NATMAUK: Myanmar’s Aung San Suu Kyi addressed a crowd of thousands Friday in the biggest celebrations honouring her independence hero father in memory, underscoring her legacy months before leading the opposition to momentous elections.
In scenes reminiscent of her triumphant election campaign three years ago, Suu Kyi addressed a huge crowd in her father’s central Myanmar birthplace, with many supporters waving her party flag or portraits of Aung San as an earnest young revolutionary in a military cap.
“If we want to inherit from my father, we have to build a real democratic nation,” said an emotional Suu Kyi, adding that his “sincerity” had ensured his legacy endured.
Known affectionately as “Bogyoke”, or General, Aung San is adored in Myanmar and credited with unshackling the country from colonial rule and embracing its ethnic minorities in a vision of unity that unravelled catastrophically in the military-dominated decades that followed his assassination.
Suu Kyi was just two at the time of his death in 1947.
Thursday’s rally marking the centenary of Aung San’s birth in Natmauk — a remote town nestled in the dusty plains of central Myanmar — is the centrepiece of countrywide celebrations that are far more extensive than previous years.
People camped out overnight to see “the Lady”, as Suu Kyi is known, many sleeping on the ground in the local pagoda, on roadsides or in their cars in the farming town.
The celebrations come as Myanmar awaits a breakthrough general election later this year seen as a crucial test of the country’s emergence from military rule.
Images of Aung San have been deeply entwined with the political rise of his Nobel laureate daughter since her release from house arrest over four years ago.
Suu Kyi frequently referenced her family link while campaigning for the 2012 by-election that swept her into parliament for the first time.
“Being the daughter of Bogyoke Aung San is one of the reasons that Daw Aung San Suu Kyi has reached the position she is in today. It’s not the only reason, but it is one of them,” Nyan Win, the spokesman for Suu Kyi’s National League for Democracy, told AFP. Daw is a term of respect in Myanmar.
Nyan Win said that with a poll date yet to be announced, campaigning has not officially begun and the party is not yet in election mode.
“It’s logical for politicians to try to draw some kind of support or inspiration from what he (Aung San) did,” said Trevor Wilson, an academic at Australian National University and former ambassador to Myanmar.
But he said no single party had “exclusive rights” to the former leader, who is also seen as the father of the country’s powerful army.
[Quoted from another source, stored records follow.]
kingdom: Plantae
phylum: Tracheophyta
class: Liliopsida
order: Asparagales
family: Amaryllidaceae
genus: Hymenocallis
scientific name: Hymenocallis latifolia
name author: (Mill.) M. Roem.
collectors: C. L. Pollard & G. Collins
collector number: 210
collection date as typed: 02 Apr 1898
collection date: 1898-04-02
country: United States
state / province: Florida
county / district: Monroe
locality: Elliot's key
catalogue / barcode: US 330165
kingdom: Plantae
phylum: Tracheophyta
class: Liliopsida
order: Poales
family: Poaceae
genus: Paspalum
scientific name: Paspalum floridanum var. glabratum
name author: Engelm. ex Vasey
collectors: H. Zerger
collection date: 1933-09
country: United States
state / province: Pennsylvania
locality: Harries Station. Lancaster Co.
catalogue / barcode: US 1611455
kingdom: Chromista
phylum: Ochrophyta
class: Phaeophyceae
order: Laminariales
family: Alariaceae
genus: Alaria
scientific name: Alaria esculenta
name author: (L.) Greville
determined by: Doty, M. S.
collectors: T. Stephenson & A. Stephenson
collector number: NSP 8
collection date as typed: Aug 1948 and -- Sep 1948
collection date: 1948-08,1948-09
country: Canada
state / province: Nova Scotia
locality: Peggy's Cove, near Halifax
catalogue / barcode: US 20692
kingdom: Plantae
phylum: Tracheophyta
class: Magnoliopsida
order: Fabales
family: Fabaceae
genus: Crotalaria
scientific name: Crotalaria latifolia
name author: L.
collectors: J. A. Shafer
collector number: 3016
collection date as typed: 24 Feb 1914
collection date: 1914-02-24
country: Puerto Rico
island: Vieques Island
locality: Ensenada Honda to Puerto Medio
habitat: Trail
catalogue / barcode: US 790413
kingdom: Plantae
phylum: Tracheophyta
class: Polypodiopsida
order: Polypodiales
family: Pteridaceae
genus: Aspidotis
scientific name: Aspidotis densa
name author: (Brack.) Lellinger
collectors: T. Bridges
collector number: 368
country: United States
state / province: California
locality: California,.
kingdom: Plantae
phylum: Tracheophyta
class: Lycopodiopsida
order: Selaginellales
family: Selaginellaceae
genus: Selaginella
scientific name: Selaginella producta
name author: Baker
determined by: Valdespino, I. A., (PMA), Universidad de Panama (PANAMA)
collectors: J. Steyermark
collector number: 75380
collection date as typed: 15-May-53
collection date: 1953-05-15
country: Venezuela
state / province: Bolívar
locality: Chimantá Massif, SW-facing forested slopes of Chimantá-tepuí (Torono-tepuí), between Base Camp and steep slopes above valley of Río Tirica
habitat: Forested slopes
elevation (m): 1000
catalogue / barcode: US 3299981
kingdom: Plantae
Public reverence for Aung San was kept muted under the junta that kept his daughter locked up for the best part of two decades, away from her two sons and dying husband.
But a quasi-civilian regime that came to power in 2011 has ushered in a new era of political openness — although a clause under the junta-era constitution still bars Suu Kyi from the presidency.
Key figures from the ruling party and government have been keen to show that they share the public adoration of Aung San.
“The general is our general. He is our country’s leader… Because I am a retired soldier, I respect him more,” immigration minister Khin Yi told AFP on Thursday in Myanmar’s capital Naypyidaw.
Born in 1915 under British colonial rule, Aung San became leader of nationalist fighters in what was then Burma, joining the Japanese in their 1942 invasion of the country during World War II.
Unhappy with the new occupying force, he later switched allegiance to the Allies, helping the British to return.
The 1947 Panlong Agreement — a deal with ethnic groups and the British that paved the way for independence and promised political autonomy for minority groups — is seen as one of Aung San’s crowning achievements.
But he was killed a few months later, gunned down in a murky assassination plot, and soon after independence in 1948 the country became entangled in a series of long-running civil wars.
Myanmar’s quasi-civilian regime, which took power in 2011 after decades of military rule, has put ending those conflicts at the heart of its reform drive.
But their hopes to sign a comprehensive ceasefire have been undermined by a recent uptick in fighting with a multitude of rebel groups, particularly in the northern Kachin and Shan states.
On Friday, state media said 47 soldiers had been killed in recent clashes with rebels in the Kokang region near the Chinese border, a conflict which had been largely dormant for nearly six years.